Blackboard special are always available, featuring specially sourced bush foods as ‘hero ingredients’, but the new-season menu will honour more of the favourite dishes as fixed items.
“Every item on our menu has a native ingredient in it,” Isaac enthused.
“There are intense flavours there. I don’t see that anywhere around the Sunshine Coast – nowhere that is doing it to the level that we’re doing It.
“It’s for people to try something different from just a chicken parmie or a steak, and I can guarantee if they do try it they will like it.
“We’re also incorporating our native ingredients into our cocktails, all our sauces and everything like that, which we make in-house.”
The kitchen sources the native ingredients through various suppliers, including regional farms and from celebrated chef, cookbook author, public speaker and educator Aunty Dale Chapman, founder of Forest Glen-based My Dilly Bag.
The proof of the freshness is in the (fingerlime panna cotta) pudding.
Isaac said a sauce made using fresh ingredients in the past 24 hours will always taste much better than the same recipe made from anything from a jar that’s been sitting on the shelf for a while.
But he does play favourites among the bush-foods bounty.
“I love Davidson plum – the tartness of it,” he said.
“It suits my tastebuds.
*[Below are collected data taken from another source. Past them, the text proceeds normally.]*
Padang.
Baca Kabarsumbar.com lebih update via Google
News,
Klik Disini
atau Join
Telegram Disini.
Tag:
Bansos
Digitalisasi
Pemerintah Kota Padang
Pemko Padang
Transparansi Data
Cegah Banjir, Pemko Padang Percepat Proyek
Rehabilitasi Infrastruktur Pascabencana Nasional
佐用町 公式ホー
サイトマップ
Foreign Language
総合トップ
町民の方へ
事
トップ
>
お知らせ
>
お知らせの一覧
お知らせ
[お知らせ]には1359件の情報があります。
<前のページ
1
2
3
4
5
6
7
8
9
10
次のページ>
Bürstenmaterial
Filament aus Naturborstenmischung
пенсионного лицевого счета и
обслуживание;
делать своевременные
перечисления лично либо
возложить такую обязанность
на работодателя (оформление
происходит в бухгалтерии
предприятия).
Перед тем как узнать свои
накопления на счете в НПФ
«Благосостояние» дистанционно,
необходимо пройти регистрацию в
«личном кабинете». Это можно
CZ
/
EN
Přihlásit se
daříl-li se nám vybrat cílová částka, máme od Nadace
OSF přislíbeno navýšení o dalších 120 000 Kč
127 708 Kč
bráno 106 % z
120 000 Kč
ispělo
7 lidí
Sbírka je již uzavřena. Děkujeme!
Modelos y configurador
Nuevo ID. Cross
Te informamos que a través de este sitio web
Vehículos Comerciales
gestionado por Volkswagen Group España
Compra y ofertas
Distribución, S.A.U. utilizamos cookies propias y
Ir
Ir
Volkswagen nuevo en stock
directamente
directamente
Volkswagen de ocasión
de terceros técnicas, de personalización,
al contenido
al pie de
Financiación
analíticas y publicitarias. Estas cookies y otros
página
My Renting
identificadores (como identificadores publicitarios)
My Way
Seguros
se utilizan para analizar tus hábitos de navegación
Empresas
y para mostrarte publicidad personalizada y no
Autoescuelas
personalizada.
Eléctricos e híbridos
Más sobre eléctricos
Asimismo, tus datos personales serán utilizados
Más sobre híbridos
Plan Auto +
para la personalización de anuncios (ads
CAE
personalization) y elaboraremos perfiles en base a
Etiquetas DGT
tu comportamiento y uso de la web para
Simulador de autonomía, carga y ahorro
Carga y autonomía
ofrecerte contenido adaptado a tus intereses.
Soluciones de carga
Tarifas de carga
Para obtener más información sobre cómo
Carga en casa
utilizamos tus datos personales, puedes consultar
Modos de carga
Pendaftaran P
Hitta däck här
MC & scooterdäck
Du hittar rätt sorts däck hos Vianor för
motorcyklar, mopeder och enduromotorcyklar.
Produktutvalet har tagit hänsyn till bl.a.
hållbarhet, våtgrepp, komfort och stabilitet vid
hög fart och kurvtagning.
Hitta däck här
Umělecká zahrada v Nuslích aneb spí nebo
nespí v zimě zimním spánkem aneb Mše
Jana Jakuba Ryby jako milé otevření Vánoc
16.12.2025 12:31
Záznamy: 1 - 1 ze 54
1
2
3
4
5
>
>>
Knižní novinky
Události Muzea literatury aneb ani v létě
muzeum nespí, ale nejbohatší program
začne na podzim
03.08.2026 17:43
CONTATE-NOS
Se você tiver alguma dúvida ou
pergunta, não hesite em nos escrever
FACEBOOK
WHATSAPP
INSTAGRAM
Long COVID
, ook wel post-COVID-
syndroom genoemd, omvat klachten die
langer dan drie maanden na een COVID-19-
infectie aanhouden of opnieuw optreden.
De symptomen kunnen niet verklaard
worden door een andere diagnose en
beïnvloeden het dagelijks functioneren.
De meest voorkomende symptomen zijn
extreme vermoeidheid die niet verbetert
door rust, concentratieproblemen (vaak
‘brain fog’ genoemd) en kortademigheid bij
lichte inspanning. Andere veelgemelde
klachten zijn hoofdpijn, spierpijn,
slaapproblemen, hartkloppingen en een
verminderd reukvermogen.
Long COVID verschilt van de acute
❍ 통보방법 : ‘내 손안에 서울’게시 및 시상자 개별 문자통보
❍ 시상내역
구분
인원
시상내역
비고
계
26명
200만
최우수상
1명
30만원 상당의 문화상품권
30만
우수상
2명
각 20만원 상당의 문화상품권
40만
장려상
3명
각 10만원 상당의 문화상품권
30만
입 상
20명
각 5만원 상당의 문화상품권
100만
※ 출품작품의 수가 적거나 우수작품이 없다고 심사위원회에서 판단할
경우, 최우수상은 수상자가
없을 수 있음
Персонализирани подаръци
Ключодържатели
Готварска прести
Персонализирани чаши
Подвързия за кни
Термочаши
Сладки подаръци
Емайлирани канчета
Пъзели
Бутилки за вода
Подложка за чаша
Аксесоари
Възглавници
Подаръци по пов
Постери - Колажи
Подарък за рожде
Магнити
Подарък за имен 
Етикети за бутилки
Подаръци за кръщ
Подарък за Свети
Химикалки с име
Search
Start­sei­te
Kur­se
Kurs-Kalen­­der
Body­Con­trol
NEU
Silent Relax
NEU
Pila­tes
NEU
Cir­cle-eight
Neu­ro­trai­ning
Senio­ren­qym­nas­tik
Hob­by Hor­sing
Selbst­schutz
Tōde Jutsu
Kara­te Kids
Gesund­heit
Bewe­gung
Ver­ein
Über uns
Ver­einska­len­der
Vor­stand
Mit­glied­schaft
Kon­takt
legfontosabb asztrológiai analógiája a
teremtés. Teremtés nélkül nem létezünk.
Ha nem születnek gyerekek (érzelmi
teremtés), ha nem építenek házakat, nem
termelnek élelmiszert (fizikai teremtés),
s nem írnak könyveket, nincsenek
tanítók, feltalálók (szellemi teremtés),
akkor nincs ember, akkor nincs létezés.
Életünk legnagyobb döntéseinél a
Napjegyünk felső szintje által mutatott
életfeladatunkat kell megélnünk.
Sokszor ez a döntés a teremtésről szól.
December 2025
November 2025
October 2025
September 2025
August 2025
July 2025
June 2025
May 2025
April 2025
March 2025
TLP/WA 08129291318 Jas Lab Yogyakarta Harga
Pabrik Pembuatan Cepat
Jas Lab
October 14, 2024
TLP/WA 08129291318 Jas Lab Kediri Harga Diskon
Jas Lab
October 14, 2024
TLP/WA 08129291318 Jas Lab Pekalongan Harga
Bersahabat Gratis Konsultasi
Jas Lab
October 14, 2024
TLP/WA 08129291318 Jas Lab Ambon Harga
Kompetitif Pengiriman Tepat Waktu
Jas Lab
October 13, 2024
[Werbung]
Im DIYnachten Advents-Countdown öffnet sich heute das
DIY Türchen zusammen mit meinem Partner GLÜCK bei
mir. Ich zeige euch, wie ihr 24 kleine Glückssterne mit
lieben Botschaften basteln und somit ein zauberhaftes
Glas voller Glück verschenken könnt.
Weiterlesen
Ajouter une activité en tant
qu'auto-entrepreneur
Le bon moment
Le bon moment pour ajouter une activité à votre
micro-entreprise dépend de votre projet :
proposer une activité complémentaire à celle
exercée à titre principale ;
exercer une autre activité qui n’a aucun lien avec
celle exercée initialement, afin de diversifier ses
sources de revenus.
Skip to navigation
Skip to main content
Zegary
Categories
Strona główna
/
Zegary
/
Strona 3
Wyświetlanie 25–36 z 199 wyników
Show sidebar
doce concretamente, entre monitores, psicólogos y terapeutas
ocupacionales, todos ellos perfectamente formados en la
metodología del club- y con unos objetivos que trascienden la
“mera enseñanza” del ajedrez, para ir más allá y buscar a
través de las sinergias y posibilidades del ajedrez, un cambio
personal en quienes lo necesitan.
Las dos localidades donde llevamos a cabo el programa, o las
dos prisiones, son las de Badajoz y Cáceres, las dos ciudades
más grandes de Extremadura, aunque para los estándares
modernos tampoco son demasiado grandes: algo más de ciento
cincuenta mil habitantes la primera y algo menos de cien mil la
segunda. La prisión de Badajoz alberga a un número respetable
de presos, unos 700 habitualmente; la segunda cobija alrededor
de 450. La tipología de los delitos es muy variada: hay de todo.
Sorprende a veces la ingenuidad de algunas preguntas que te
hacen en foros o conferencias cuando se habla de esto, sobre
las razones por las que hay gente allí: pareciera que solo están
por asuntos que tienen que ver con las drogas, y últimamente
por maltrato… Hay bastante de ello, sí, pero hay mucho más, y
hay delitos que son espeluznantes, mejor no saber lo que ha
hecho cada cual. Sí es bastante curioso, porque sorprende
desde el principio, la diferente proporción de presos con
It’s a little bit sweet, a little bit sour.
“I love wattleseed and the earthiness of it. Pepperberry, too – it’s so intense. When they crush it up, it was used medicinally by Indigenous people for toothaches, because it actually numbs the mouth.
“I love lemon myrtle, too. We use that heaps.
“We make our own sugar syrups with all of these ingredients for our cocktails: lemon myrtle sugar syrup, Davidson plum sugar syrup, wattleseed sugar syrup.
“There’s so many more ingredients that I’m looking at sourcing. But for a lot of the ingredients, there’s no farms that are farming them. They are all foraged ingredients.
“That’s what we want to change, too. We want to actually be able to empower a lot of traditional landowners so that they can set up a farm and grow these ingredients if they’ve got someone to supply them to, like myself or other restaurants.”
The next Native Degustation Dinner is on Saturday, August 26, from 5-8.30pm: a five-course menu of native-infused dishes, matched with five cocktails using Australian Indigenous fruits and botanicals.
And nothing washes down bone marrow and seared kangaroo-stuffed Yorkshire pudding better than a Davidson plum gin sour.